その薄いグレーの目は、何故か神田に向けられた。
「…神田、少し席を外してくれるか」
え?
「南と大事な話があるんだ」
「………わかった」
じっと班長の顔を見て、神田が静かに席を立つ。
大事な話って…
「………」
なんだろう、とは思わなかった。
だってそんなもの決まってる。
私はまだ詳しい話を皆にしていない。
あの夜、何があったのか。
班長もジジさんも聞く素振りは一切見せなかったけど…きっと気にしてるはず。
というか、気にならない方がおかしい。
「ドアの前にいる。終わったら言え」
「ああ、悪いな」
車両を出ていく神田に思わず目を向ければ、その目は確かに一瞬、私に向いた。
「大丈夫だ、見えてる」
それだけ口にして、早々とドアの向こうへと消えた。
…多分、一枚ドアを隔ててるけど…ちゃんと見えてるって、そう伝えてくれたんだろう。
目の届く所にいたら約束できるって、そう言ってくれたから。
ガタン
ゴトン
揺れる列車の車輪音が、静かに車両に響く。
「………」
神田が車両を後にして、班長はすぐには口を開かなかった。
じっと何かを思うように私を見る。
「…はんちょう…」
その沈黙が少し怖くて、つい名前を呼んでしまった。
恐らく、次に問われることはわかってる。
「…昨日の今日で、急かすようなことして悪いが…教えてくれるか。

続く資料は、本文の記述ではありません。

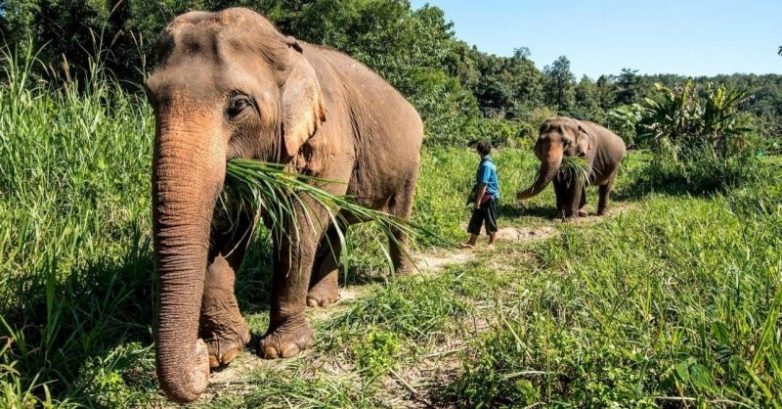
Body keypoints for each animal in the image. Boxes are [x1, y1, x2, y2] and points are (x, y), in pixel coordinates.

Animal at [141, 7, 422, 402]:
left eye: (238, 105)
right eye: (151, 98)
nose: (196, 355)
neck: (286, 46)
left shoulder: (331, 138)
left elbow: (300, 222)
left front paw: (282, 350)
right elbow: (230, 228)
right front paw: (221, 353)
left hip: (411, 159)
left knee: (396, 218)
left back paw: (402, 279)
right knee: (337, 224)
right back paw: (320, 302)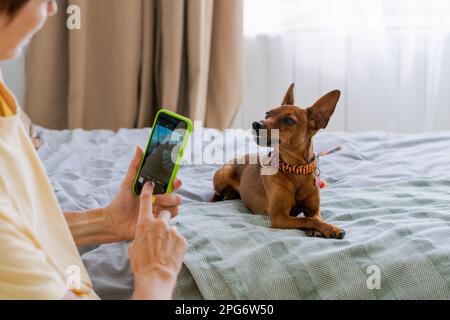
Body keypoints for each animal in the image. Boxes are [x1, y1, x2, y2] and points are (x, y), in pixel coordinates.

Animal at [213, 84, 346, 239]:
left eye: (288, 120)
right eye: (267, 114)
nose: (255, 124)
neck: (295, 169)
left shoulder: (314, 210)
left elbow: (315, 218)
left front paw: (320, 228)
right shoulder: (279, 217)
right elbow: (307, 219)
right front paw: (331, 228)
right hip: (223, 174)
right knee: (216, 194)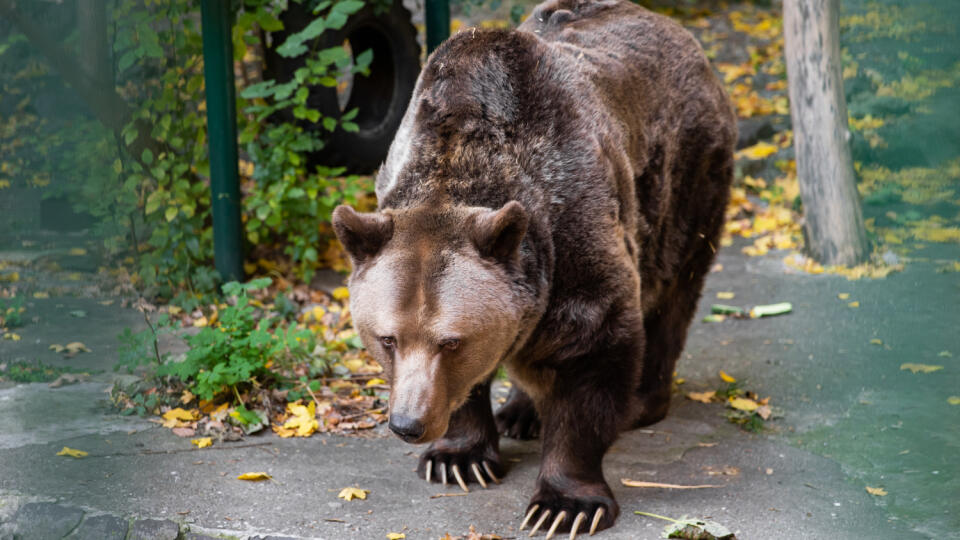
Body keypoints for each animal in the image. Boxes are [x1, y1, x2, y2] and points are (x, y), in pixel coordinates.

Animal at [330, 0, 736, 532]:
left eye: (451, 341)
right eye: (387, 338)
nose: (408, 425)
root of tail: (673, 28)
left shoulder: (572, 227)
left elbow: (594, 352)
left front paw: (565, 504)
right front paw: (458, 458)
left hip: (686, 187)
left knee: (673, 294)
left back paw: (642, 400)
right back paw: (520, 413)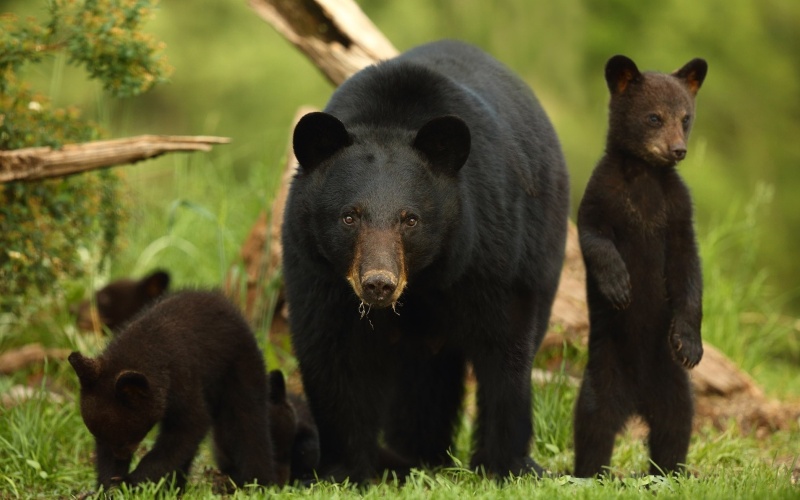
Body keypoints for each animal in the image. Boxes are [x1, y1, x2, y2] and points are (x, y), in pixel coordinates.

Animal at [69, 292, 282, 490]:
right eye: (99, 437)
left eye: (125, 440)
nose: (121, 457)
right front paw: (110, 485)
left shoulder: (182, 379)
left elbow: (189, 427)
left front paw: (133, 481)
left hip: (240, 368)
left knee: (248, 420)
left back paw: (259, 482)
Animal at [282, 40, 568, 480]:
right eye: (349, 216)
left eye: (410, 219)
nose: (378, 283)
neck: (422, 281)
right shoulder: (316, 268)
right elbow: (332, 352)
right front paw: (343, 469)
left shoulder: (489, 249)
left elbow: (505, 344)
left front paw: (505, 465)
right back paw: (415, 454)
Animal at [576, 54, 708, 476]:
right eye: (654, 117)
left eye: (685, 117)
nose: (677, 150)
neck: (645, 176)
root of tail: (637, 402)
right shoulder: (601, 195)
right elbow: (594, 238)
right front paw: (620, 287)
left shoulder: (678, 211)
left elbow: (688, 269)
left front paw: (689, 344)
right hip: (602, 373)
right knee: (593, 425)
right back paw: (590, 474)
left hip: (674, 385)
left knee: (675, 426)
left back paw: (668, 473)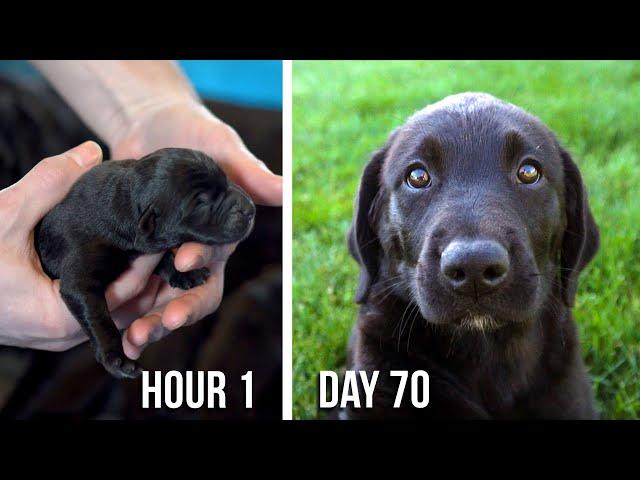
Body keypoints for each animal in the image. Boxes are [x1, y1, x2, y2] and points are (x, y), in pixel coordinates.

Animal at [35, 147, 255, 378]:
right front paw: (117, 359)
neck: (124, 199)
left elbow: (165, 258)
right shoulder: (81, 277)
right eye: (202, 203)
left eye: (225, 178)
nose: (250, 209)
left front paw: (185, 274)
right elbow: (97, 316)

昨日、何があったのか」
……やっぱり。
「…はい、」
それに対する答えなんて決まっていた。
ちゃんと伝えないと。
ノアが関係していたなら、教団としても大事な情報。
隠すことなんてできない。
「きのう、おひるにふねのうえでであったおんなのこは…ロードとなのっていました」
布団の中に潜り込んで、いつまでも眠れずにいた昨夜。
その間に考えてまとめた項目を、静かに班長に告げていった。